您可以看到它认为是匹配块:
>>> difflib.SequenceMatcher(isjunk=lambda x: x == " ", a="a b c", b="a bc").get_matching_blocks()
[Match(a=0, b=0, size=3), Match(a=4, b=3, size=1), Match(a=5, b=4, size=0)]
前两个告诉你它匹配“a b”到“a b”和“c”到“c”。(最后一个是微不足道的)
问题是为什么可以匹配“a b”。我在代码中找到了答案。首先,算法通过重复调用 find_longest_match 找到一堆匹配块。
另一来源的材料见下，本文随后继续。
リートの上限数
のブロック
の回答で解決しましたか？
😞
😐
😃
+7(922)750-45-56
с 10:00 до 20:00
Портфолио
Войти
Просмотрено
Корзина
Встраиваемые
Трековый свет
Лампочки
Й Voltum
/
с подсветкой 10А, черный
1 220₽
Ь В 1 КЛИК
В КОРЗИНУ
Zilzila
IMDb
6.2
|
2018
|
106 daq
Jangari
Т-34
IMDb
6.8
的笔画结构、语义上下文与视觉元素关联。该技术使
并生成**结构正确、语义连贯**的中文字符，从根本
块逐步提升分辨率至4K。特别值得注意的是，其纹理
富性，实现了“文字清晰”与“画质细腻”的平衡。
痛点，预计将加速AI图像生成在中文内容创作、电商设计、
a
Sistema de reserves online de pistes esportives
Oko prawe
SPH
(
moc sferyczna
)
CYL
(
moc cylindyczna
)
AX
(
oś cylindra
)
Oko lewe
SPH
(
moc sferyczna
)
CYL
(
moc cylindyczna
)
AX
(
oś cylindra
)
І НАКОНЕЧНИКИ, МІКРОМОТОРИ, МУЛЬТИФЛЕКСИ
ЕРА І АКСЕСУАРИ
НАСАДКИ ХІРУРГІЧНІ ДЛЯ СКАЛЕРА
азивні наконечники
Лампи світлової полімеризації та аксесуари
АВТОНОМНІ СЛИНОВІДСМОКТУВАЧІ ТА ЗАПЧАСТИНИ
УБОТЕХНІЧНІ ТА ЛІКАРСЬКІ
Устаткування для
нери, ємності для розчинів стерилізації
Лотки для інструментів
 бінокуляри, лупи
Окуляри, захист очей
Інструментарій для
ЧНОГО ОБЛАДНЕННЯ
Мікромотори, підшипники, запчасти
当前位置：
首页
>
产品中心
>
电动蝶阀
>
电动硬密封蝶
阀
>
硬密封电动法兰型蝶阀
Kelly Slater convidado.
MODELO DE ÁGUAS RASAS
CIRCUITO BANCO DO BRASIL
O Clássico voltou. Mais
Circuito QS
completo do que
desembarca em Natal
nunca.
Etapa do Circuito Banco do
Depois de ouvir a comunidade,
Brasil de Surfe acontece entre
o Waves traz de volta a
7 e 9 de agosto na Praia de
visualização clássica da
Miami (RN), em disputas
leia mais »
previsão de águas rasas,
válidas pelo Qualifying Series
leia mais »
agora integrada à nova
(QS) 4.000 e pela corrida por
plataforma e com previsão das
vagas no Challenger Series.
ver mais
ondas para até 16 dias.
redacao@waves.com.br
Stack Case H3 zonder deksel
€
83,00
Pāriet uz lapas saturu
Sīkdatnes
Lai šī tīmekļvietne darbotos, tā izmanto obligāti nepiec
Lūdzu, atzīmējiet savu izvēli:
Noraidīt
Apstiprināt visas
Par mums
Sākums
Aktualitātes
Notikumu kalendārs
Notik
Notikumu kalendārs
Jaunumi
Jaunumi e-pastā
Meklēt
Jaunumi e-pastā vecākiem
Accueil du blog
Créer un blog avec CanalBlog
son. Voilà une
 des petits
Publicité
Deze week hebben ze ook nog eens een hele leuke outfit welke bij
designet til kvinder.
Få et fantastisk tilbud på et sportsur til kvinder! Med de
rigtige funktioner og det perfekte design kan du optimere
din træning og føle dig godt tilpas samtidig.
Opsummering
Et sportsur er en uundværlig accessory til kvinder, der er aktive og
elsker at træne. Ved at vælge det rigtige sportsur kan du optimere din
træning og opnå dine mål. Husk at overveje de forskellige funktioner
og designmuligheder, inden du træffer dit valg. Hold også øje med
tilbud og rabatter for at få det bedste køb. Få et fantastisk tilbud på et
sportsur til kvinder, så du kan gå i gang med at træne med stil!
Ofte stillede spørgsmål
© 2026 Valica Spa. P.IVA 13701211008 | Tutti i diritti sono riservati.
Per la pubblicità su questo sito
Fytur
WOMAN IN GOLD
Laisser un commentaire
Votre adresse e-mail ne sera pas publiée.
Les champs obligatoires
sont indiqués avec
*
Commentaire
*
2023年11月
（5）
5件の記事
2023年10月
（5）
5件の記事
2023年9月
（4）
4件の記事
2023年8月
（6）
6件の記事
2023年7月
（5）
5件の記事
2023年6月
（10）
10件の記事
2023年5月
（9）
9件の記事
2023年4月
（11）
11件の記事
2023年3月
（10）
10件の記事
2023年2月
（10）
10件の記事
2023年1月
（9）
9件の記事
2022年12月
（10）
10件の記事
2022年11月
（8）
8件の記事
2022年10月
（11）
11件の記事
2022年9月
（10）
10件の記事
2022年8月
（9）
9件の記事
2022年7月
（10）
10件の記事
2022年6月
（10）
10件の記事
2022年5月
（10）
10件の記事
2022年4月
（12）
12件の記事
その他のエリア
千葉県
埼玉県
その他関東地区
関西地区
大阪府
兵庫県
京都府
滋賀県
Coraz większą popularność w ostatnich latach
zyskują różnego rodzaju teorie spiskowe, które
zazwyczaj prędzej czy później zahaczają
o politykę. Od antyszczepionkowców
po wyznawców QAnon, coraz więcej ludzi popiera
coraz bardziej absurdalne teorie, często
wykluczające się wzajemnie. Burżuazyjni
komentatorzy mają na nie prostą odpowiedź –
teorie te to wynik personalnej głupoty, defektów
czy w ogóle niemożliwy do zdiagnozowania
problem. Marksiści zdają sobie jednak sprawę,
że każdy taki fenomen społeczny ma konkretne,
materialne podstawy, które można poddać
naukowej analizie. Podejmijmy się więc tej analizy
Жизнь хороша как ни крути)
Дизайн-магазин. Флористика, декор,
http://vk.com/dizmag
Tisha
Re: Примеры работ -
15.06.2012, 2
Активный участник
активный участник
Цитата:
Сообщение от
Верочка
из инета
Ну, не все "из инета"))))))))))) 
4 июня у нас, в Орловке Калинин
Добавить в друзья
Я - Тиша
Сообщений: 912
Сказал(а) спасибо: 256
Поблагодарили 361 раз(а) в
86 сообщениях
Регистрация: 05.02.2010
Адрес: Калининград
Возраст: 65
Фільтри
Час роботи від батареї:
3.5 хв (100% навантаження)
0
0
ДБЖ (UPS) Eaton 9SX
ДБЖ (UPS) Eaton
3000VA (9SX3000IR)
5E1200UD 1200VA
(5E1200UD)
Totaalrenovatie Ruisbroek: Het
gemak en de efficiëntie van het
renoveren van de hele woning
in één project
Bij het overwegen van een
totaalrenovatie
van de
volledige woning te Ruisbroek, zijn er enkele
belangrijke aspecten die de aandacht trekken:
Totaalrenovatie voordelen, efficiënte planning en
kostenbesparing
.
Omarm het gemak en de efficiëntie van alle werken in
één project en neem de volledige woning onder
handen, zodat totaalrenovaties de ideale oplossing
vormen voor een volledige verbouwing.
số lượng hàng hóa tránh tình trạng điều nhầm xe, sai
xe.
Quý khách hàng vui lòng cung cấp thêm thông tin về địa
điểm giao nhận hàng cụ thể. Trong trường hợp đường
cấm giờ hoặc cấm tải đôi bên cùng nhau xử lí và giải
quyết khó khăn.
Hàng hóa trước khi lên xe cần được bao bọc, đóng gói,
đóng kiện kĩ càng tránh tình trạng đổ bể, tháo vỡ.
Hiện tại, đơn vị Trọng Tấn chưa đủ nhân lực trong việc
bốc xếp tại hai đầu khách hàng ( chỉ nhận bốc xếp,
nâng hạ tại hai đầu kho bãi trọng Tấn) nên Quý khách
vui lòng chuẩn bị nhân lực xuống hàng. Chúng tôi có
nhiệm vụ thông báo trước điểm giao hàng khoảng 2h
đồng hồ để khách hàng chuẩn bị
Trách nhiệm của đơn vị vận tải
find_longest_match 值得注意的是它允许垃圾字符存在于字符串的末尾:
If isjunk is defined, first the longest matching block is
determined as above, but with the additional restriction that no
junk element appears in the block. Then that block is extended as
far as possible by matching (only) junk elements on both sides. So
the resulting block never matches on junk except as identical junk
happens to be adjacent to an "interesting" match.
这意味着首先它认为“a”和“b”是匹配的(允许在“a”末尾和“b”开头的空格字符)。
然后是有趣的部分:代码最后一次检查是否有任何块相邻,如果是则合并它们。请参阅代码中的此注释:
# It's possible that we have adjacent equal blocks in the
# matching_blocks list now. Starting with 2.5, this code was added
# to collapse them.
所以基本上它匹配“a”和“b”,然后将这两个块合并为“a b”并称之为匹配,尽管空格字符是垃圾。